EXERCISE TEXT START

This "discretion" is what saves Plaintiff's claims from RLA preemption. This particular issue does not require an interpretation or application of the CBA. Rather, this issue presents a factual dispute regarding Amtrak's conduct and motives for waiting until April 17, 2001 to advertise the Ficarra position. Whether or not the CBA actually conferred discretion to Amtrak is irrelevant in determining the critical issue in this case — whether Amtrak exercised discriminatory conduct or had discriminatory motives in waiting until April 17, 2001 to advertise the Ficarra position.

Plaintiff alleges, inter alia, that Amtrak deliberately waited until mid-April to advertise the position so that Dorman's return from medical leave would coincide with Ficarra's position becoming permanently vacant. Amtrak on the other hand states, inter alia, that it waited until mid-April because it was not sure of the extent of Ficarra's injuries or the length of time he would be off of work. Regardless of the CBA's interpretation or application, the parties have a factual dispute over Amtrak's motives for not advertising Ficarra's position until mid-April, and the RLA does not preempt such disputes.

2. Prima Facie Case of Discrimination

Amtrak next argues that even if the RLA does not preempt Plaintiff's claims, Plaintiff cannot meet his burden to prove a prima facie case of discrimination under Title VII or § 1981. (Def.'s Br. at 31.) In order to succeed on a discrimination claim, the Plaintiff must first establish by a preponderance of evidence a prima facie case of discrimination. Ezold v. Wolf. Block. Schorr and Solis-Cohen, 983 F.2d 509, 522 (3d Cir. 1993). A plaintiff can establish a prima facie case by showing that he is a member of a protected class; that he was qualified for and rejected for a position; and that non-members of the class were treated more favorably. Id. After the plaintiff establishes a prima facie case, the burden then shifts to the defendant to produce evidence of a legitimate nondiscriminatory reason for its decision. Id. If defendant successfully meets this burden, then the burden shifts back to the plaintiff to prove that defendant's proffered reasons are pretext for discrimination. Id.

EXERCISE TEXT END
DATASET CONTENT START

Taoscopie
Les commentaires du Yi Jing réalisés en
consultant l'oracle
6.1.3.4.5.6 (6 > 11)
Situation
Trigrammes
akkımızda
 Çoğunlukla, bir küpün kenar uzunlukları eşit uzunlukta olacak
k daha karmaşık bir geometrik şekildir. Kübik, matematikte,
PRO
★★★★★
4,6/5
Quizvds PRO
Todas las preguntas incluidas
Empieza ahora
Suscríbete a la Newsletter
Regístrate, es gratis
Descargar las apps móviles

DATASET CONTENT END
DATASET CONTENT START

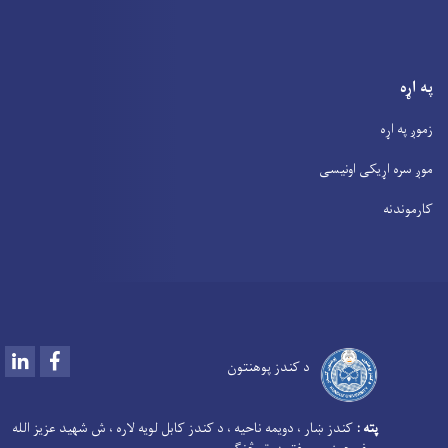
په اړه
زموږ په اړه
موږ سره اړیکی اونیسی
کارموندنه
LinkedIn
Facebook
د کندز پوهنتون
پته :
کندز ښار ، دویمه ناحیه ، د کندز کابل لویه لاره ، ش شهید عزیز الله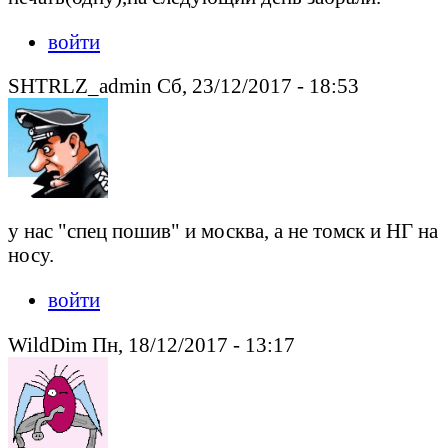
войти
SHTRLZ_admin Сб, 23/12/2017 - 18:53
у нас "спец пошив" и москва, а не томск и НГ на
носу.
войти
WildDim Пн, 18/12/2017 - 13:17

DATASET CONTENT END

• [TASK SET]
1/ In the court opinion excerpt, why does Amtrak say it waited until mid-April to advertise the position?
2/ Rewrite the paragraph of the court opinion excerpt that begins "Amtrak next argues that even if the RLA" as a brief list that keeps its main facts.

• [SOLUTIONS TO THE PROBLEMS]
1/ Amtrak says it was not sure how serious Ficarra's injuries were or how long he would be off work.

2/
- Amtrak argues that even if the RLA does not preempt Plaintiff's claims, Plaintiff cannot prove a prima facie case of discrimination under Title VII or § 1981 (Def.'s Br. at 31).
- A plaintiff must first establish a prima facie case by a preponderance of evidence (Ezold v. Wolf. Block. Schorr and Solis-Cohen, 983 F.2d 509, 522 (3d Cir. 1993)).
- The prima facie case requires showing that:
  - he is a member of a protected class;
  - he was qualified for a position and rejected for it;
  - non-members of the class were treated more favorably.
- The burden then shifts to the defendant to produce evidence of a legitimate nondiscriminatory reason for its decision.
- If the defendant meets that burden, the plaintiff must prove the stated reasons are a pretext for discrimination.